Art. 1-10, 10bis, 11-12
BIJLAGE.
Art. N
Definities.
Artikel 1.[1 Voor de toepassing van dit besluit wordt verstaan onder :
1. " wet van 11 december 1998 " : de wet van 11 december 1998 betreffende de classificatie, de veiligheidsmachtigingen, veiligheidsattesten en veiligheidsadviezen;
2. " wet van 13 juni 2005 " : de wet van 13 juni 2005 betreffende de elektronische communicatie;
3. " werkelijke tijd " : minimum tijdsduur nodig voor de uitvoering van een bepaalde prestatie volgens de regels van de kunst, zonder onderbreking en waarvoor aangepaste middelen en personeel werden ingezet;
4. " dienst NTSU-CTIF (National Technical & Tactical Support Unit - Central Technical Interception Facility) " : de Centrale Technische Interceptiefaciliteit van de geïntegreerde politiedienst, gestructureerd op twee niveaus;
5. " internetsector " : het geheel van operatoren van elektronische communicatienetwerken en verstrekkers van elektronische communicatiediensten :
- die aan gebruikers toegang tot het internet aanbieden,
- die aan eindgebruikers via een netwerkaansluitpunt elektronische communicatiediensten over het internet aanbieden,
- die activiteiten op het internet aanbieden, of
- die faciliteiten hiervoor ter beschikking stellen zoals bijvoorbeeld netwerkonderdelen, lokalen, eindapparatuur of bijbehorende faciliteiten.]1
----------
(1)<KB 2011-02-08/03, art. 2, 002; Inwerkingtreding : 05-03-2011>
Art.2.[1 § 1. Om aan de medewerkingsplicht te voldoen zoals opgelegd door de artikelen 46bis, § 2, 88bis, § 2, en 90quater, § 2, van het Wetboek van strafvordering, wordt er door iedere operator van een elektronisch communicatienetwerk en iedere verstrekker van een elektronische communicatiedienst één of meerdere personen bij name aangeduid en belast met de taken die uit de medewerkingsplicht voortvloeien. Deze personen vormen de " Coördinatiecel Justitie. "

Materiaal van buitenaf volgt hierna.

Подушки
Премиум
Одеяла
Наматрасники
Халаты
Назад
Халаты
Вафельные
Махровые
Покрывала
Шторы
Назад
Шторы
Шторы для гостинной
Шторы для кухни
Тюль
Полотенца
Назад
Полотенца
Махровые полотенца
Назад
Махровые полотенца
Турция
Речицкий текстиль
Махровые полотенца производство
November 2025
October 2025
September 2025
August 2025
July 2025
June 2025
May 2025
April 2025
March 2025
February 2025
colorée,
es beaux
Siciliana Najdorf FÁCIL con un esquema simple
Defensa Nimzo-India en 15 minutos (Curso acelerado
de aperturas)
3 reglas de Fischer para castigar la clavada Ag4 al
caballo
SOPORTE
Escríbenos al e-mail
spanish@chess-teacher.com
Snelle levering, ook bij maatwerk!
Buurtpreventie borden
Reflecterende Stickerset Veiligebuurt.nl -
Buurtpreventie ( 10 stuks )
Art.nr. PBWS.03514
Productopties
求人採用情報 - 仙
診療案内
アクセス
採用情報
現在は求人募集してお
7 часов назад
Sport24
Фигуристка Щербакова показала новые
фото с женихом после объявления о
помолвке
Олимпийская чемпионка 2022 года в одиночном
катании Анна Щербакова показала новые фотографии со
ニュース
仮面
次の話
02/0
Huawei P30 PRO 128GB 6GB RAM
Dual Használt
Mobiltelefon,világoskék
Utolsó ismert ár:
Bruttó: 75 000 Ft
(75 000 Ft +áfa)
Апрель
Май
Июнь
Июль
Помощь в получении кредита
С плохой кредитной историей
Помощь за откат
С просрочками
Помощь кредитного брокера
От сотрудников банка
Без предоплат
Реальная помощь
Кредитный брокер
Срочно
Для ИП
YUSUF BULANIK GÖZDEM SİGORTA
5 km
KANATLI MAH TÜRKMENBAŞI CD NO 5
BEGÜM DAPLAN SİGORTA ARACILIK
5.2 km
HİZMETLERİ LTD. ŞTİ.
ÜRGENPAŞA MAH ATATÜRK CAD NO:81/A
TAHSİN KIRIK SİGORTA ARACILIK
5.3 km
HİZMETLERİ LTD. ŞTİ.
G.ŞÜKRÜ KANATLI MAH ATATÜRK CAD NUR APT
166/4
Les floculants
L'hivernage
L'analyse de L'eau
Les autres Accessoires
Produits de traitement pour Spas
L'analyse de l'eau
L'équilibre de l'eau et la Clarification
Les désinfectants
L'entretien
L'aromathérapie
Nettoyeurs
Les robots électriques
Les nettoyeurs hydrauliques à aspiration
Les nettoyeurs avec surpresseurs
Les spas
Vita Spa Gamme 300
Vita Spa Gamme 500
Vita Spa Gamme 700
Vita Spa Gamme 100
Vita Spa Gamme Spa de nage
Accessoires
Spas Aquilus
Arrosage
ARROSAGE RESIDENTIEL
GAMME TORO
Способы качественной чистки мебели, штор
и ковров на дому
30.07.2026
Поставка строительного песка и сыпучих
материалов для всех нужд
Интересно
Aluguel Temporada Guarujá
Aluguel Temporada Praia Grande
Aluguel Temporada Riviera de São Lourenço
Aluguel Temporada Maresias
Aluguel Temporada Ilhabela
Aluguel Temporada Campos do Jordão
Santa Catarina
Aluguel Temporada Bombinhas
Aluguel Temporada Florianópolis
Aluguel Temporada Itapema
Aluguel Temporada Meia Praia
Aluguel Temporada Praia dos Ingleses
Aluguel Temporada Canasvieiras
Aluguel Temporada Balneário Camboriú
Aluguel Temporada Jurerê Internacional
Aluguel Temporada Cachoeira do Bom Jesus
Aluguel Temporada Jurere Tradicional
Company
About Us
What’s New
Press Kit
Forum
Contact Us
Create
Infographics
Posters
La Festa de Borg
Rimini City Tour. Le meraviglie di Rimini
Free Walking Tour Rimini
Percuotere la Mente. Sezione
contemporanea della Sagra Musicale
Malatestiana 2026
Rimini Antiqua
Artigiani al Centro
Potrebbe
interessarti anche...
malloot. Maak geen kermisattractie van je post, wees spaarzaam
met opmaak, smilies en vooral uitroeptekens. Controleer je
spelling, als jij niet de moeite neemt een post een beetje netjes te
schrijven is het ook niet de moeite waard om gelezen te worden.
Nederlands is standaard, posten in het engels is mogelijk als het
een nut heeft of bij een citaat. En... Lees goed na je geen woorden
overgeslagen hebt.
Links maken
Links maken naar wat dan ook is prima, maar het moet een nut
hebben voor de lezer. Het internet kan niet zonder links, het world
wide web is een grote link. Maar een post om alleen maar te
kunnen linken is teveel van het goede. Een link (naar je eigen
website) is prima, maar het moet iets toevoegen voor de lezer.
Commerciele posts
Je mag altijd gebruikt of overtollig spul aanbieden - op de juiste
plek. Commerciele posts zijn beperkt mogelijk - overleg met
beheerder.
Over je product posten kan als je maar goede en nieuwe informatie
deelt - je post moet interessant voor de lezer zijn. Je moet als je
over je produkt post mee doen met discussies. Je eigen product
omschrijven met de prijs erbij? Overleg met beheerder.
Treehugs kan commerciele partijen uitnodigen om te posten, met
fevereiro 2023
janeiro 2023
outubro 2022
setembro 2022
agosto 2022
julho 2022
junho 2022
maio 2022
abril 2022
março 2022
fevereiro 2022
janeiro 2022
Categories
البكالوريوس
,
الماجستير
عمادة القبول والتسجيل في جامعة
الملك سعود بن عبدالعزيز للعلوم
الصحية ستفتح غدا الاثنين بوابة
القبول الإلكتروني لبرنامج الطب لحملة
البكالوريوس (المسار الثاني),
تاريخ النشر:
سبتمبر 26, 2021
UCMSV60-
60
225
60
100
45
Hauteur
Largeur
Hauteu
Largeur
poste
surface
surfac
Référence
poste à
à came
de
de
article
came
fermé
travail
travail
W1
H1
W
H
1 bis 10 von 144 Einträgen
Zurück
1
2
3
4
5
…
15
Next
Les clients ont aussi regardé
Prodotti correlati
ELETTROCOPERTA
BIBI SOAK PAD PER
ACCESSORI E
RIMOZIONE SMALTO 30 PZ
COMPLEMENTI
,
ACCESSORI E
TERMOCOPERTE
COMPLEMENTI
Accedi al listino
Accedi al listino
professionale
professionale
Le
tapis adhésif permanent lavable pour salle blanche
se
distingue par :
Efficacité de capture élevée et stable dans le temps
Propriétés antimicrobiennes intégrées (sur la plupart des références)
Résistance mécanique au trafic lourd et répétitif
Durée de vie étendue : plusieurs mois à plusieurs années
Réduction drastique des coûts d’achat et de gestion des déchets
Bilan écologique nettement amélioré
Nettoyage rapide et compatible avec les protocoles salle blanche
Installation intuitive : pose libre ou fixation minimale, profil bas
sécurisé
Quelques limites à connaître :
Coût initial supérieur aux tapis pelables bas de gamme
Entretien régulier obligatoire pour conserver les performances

§ 2. In voorkomend geval kunnen operatoren van elektronische communicatienetwerken en verstrekkers van elektronische communicatiediensten een gezamenlijke Coördinatiecel Justitie oprichten. In dat geval dient deze Coördinatiecel Justitie voor elke individuele operator van een elektronisch communicatienetwerk of verstrekker van een elektronische communicatiedienst dezelfde dienstverlening te voorzien.
De Coördinatiecel Justitie dient op het grondgebied van het Rijk gevestigd te zijn.
§ 3. Om de taken die voortvloeien uit de toepassing van de maatregelen bedoeld in de artikelen 46bis, 88bis en 90ter van het Wetboek van strafvordering uit te voeren, moeten de leden van de Coördinatiecel Justitie het voorwerp uitgemaakt hebben van een veiligheidsadvies overeenkomstig artikel 22quinquies van de wet van 11 december 1998.
De Minister van Justitie vraagt het veiligheidsadvies aan de veiligheidsoverheid bedoeld in artikel 15 van de wet van 11 december 1998. Dit veiligheidsadvies moet positief zijn en om de vijf jaar vernieuwd worden.
De Minister van Justitie heeft het recht om, bij gemotiveerde beslissing, personen die deel uitmaken van de Coördinatiecel Justitie te weigeren.
§ 4. Voor de uitvoering van de medewerking en onder zijn toezicht kan de Coördinatiecel Justitie gebruik maken van de hulp van personeelsleden en aangestelden van de betrokken operator van een elektronisch communicatienetwerk of verstrekker van een elektronische communicatiedienst.
De Coördinatiecel Justitie is permanent beschikbaar.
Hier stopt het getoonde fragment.